Many cancer survivors I talk to — especially single parents, who like me, are used to doing everything on their own — are really hesitant to accept help for a variety of reasons. Opening myself up in this way was one of the hardest things I’ve ever had to do, but was also one of the most rewarding. It restored my faith in humanity and provided my daughter with a support network that has been truly invaluable.
Many of us worry about whether our kids will be okay after dealing with our cancer diagnosis, but the truth is this: No one gets out of life without facing hardship. Life is difficult, and as much as we’d love to protect them from it, all of our kids will face something hard in their lives.
The good news is that our kids are learning to face hardship with you there to hold their hand. You’re resilient, and you’re raising resilient kids. Good job.

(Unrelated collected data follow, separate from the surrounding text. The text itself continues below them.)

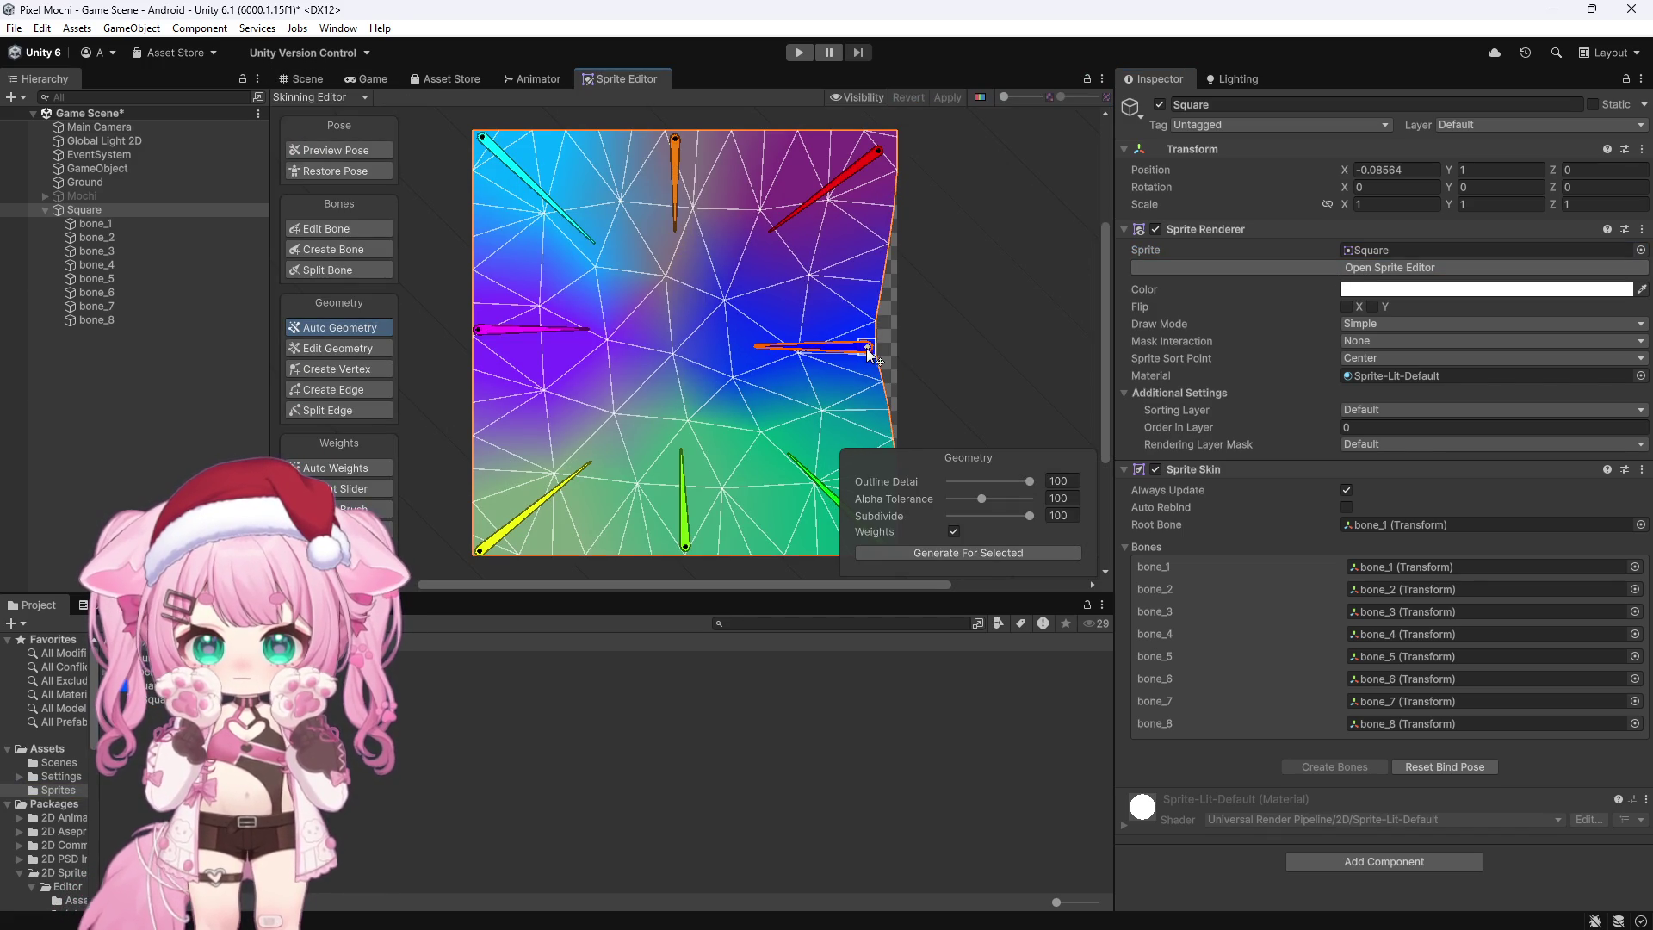
key("shift+1")
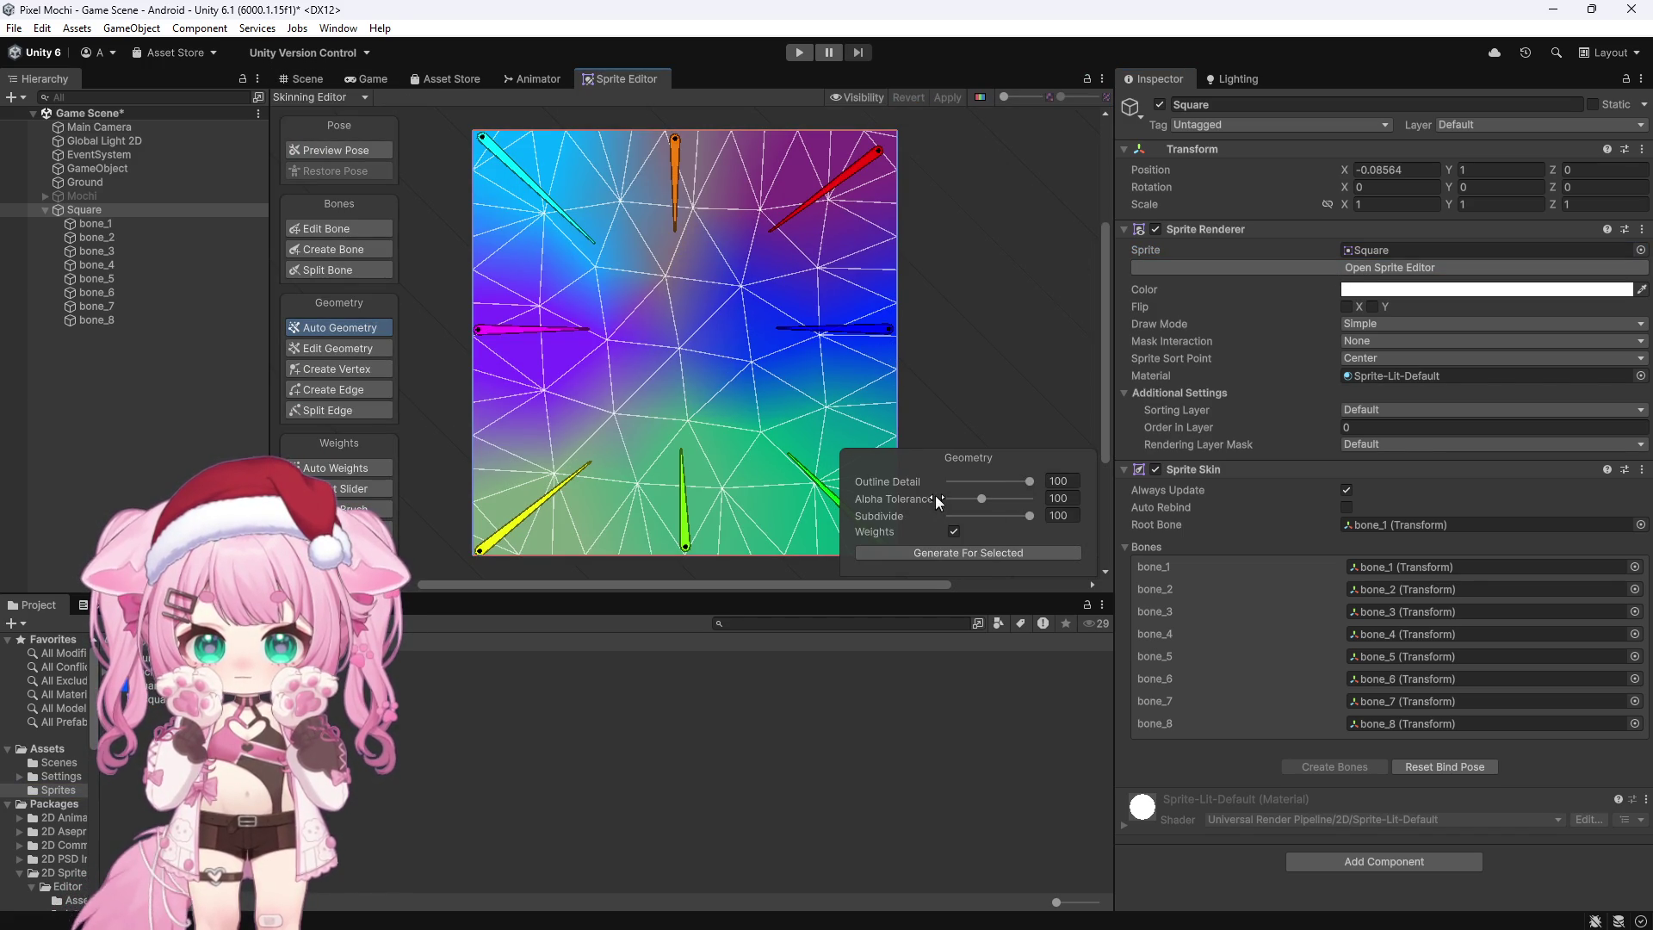
Step: Regenerate the Square's mesh geometry, revert the change, and pull the green bone to preview deformation
left_click(1054, 482)
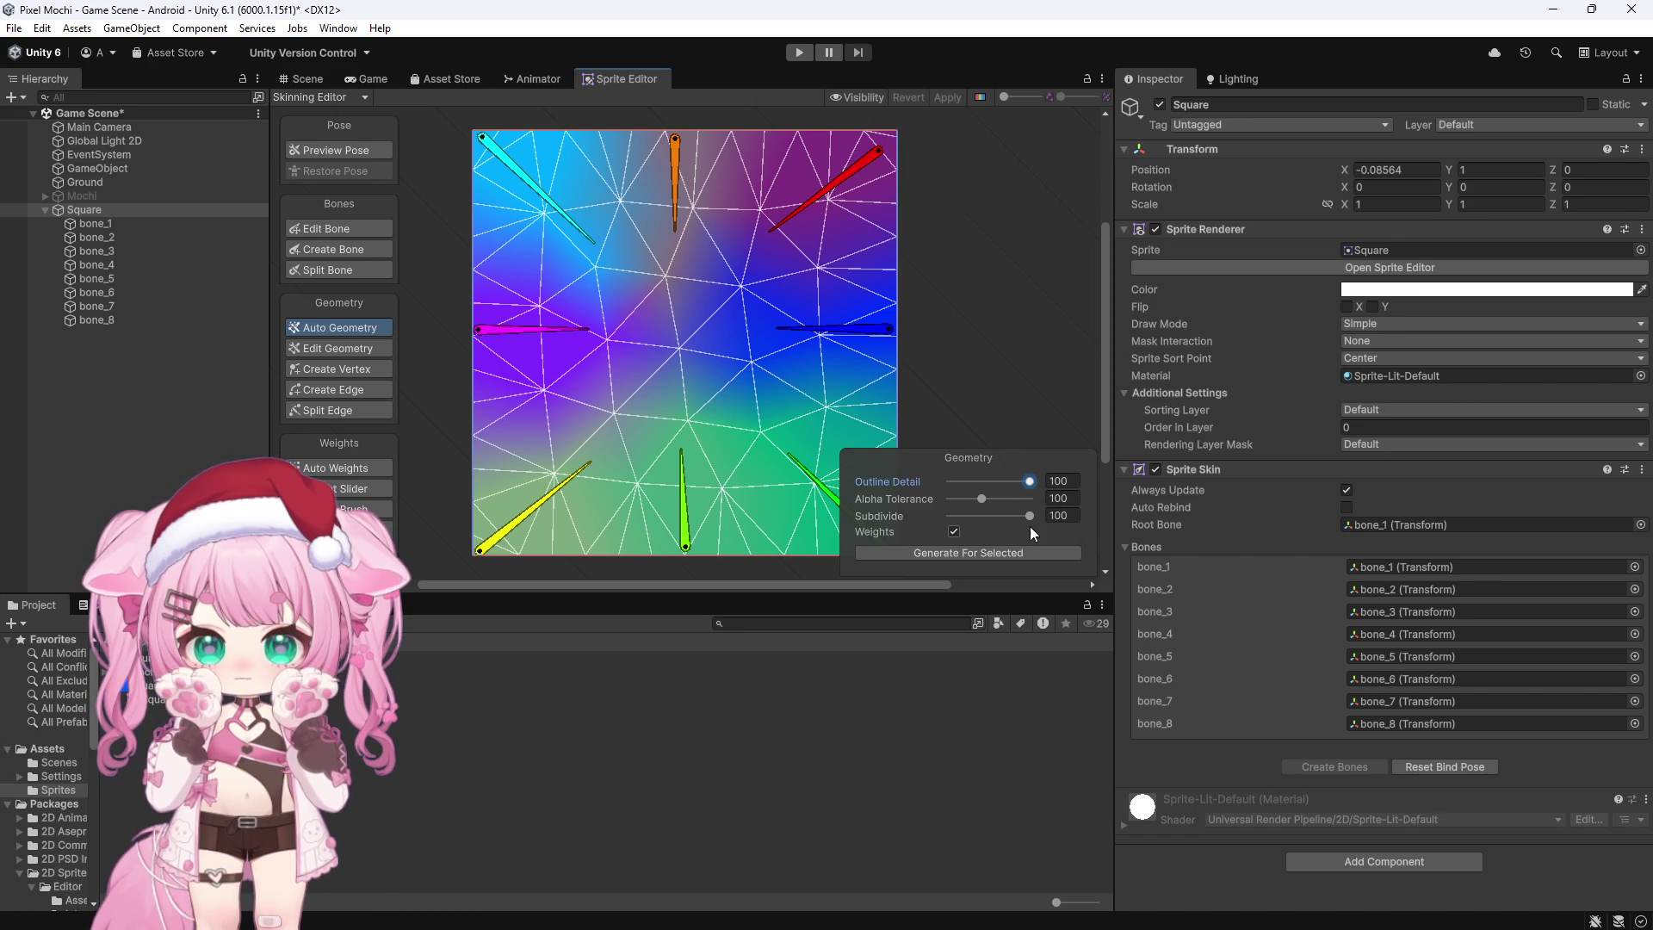
left_click(955, 553)
left_click(912, 95)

As a writer, illustrator, and speaker, Sara Olsher spends her life creating book and visual calendar kits for kids at Mighty + Bright and talking about things that make many people want to crawl into a deep, dark hole. Whether it’s divorce, cancer, death, or uncertainty, she’s worked hard to be comfortable with the profoundly uncomfortable. Her work has been featured in POPSUGAR, Romper, Reader’s Digest, the Mighty, and Good Housekeeping, to name a few, and she’s spoken in front of audiences large and small about how to handle major life changes like divorce and cancer. She truly believes that every one of us has the strength and resilience to overcome unimaginable hardship, and use our lessons to make this world a much better place. She is the author of six children’s books about divorce and cancer, and other changes.